AI/TLDR

Weaviate

Open-source vector database with built-in hybrid search and RAG

Overview

Weaviate is an open-source, cloud-native vector database that stores both your objects and their vector embeddings. It lets you run semantic search over large collections, and combines vector similarity with keyword (BM25) filtering, retrieval-augmented generation (RAG), and reranking in a single query interface.

It is aimed at developers building search and AI features such as RAG systems, semantic and image search, recommendation engines, chatbots, and content classification. You can have Weaviate generate embeddings at import time using integrated model providers like OpenAI, Cohere, and HuggingFace, or import your own pre-computed vectors.

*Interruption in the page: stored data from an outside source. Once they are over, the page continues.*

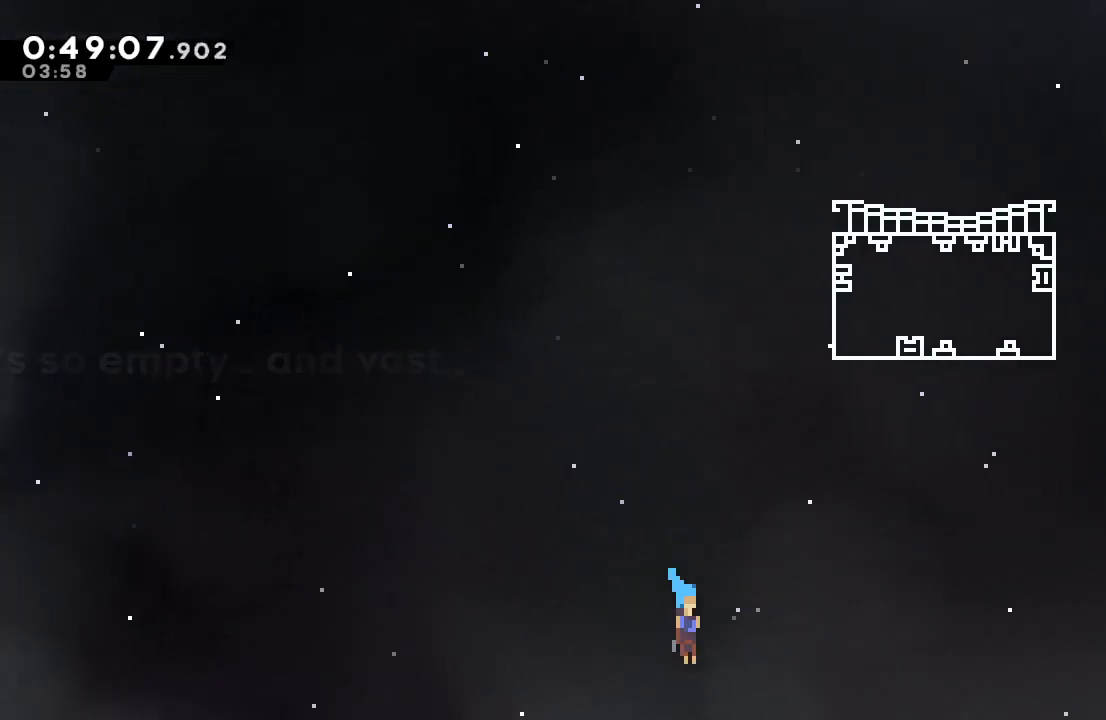
{"buttons": ["DPAD_DOWN", "DPAD_RIGHT"], "left_stick": "center", "right_stick": "center", "events": []}
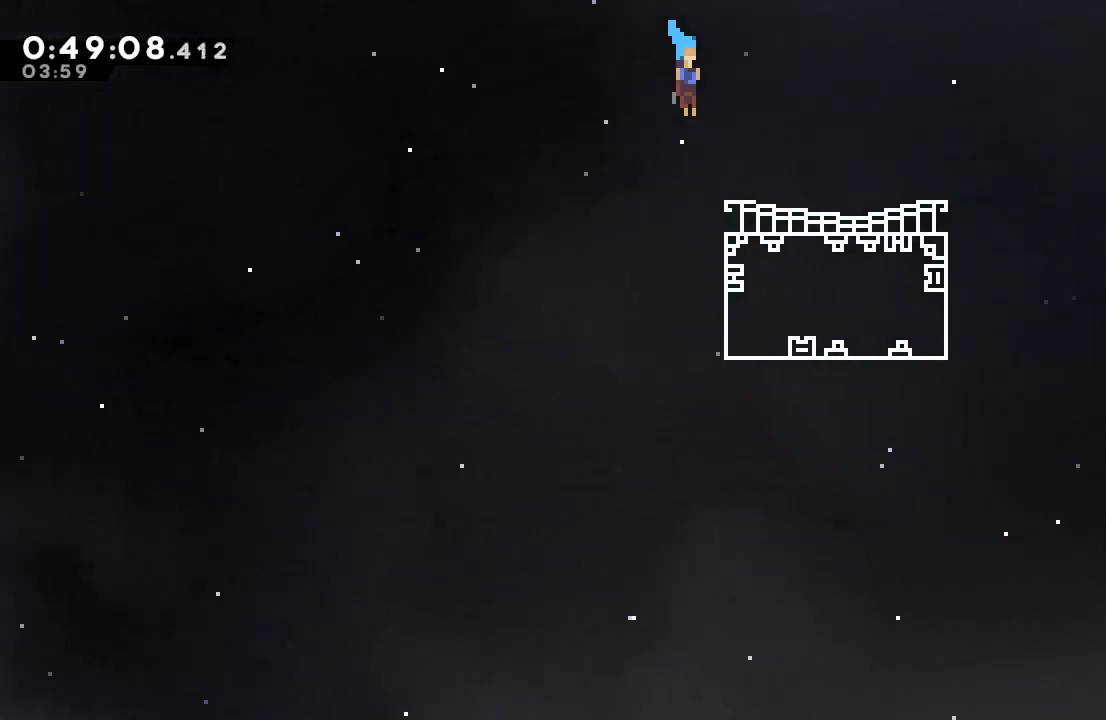
{"buttons": ["CIRCLE", "DPAD_DOWN", "DPAD_RIGHT"], "left_stick": "center", "right_stick": "center", "events": [[267, "CROSS", "down"], [350, "CROSS", "up"], [450, "CIRCLE", "down"]]}
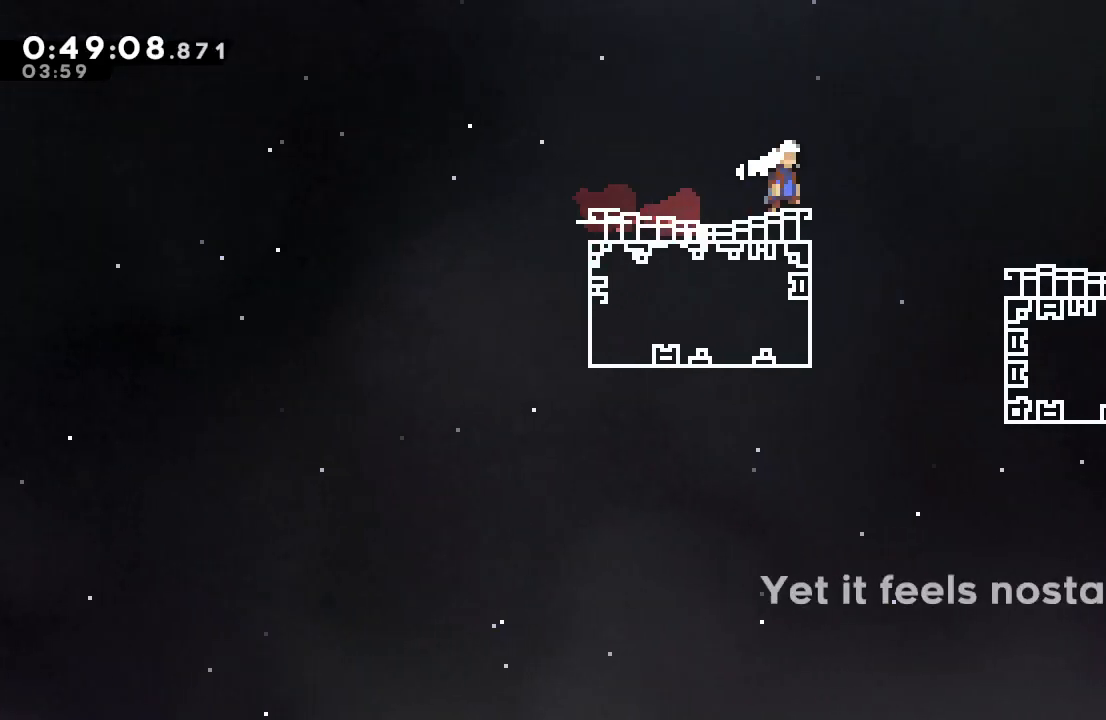
{"buttons": ["L1", "DPAD_DOWN", "DPAD_RIGHT"], "left_stick": "center", "right_stick": "center", "events": [[17, "CIRCLE", "up"], [200, "CROSS", "down"], [317, "CROSS", "up"], [383, "CIRCLE", "down"], [450, "L1", "down"], [483, "CIRCLE", "up"]]}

As a vector database, it sits between your application and your model provider: it indexes embeddings for fast retrieval and adds production features such as multi-tenancy, replication, and RBAC authorization. Client libraries are available for Python, JavaScript/TypeScript, Java, Go, and C#/.NET, plus REST, gRPC, and GraphQL APIs.

What it does

  • Stores objects and their vectors together for semantic search at scale, with the core engine written in Go
  • Automatic vectorization at import using integrated model providers (OpenAI, Cohere, HuggingFace, Google, and others), or bring your own pre-computed embeddings
  • Hybrid search that combines vector similarity with keyword (BM25) search, image search, and filtering in one API call
  • Built-in generative search (RAG) and reranking for Q&A systems, chatbots, and summarizers
  • Production features including multi-tenancy, replication, and RBAC authorization
  • Client libraries for Python, JavaScript/TypeScript, Java, Go, and C#/.NET, plus REST, gRPC, and GraphQL APIs

Getting started

You can run Weaviate locally with Docker alongside a lightweight embedding model, then connect with the Python client to insert data and run a semantic search.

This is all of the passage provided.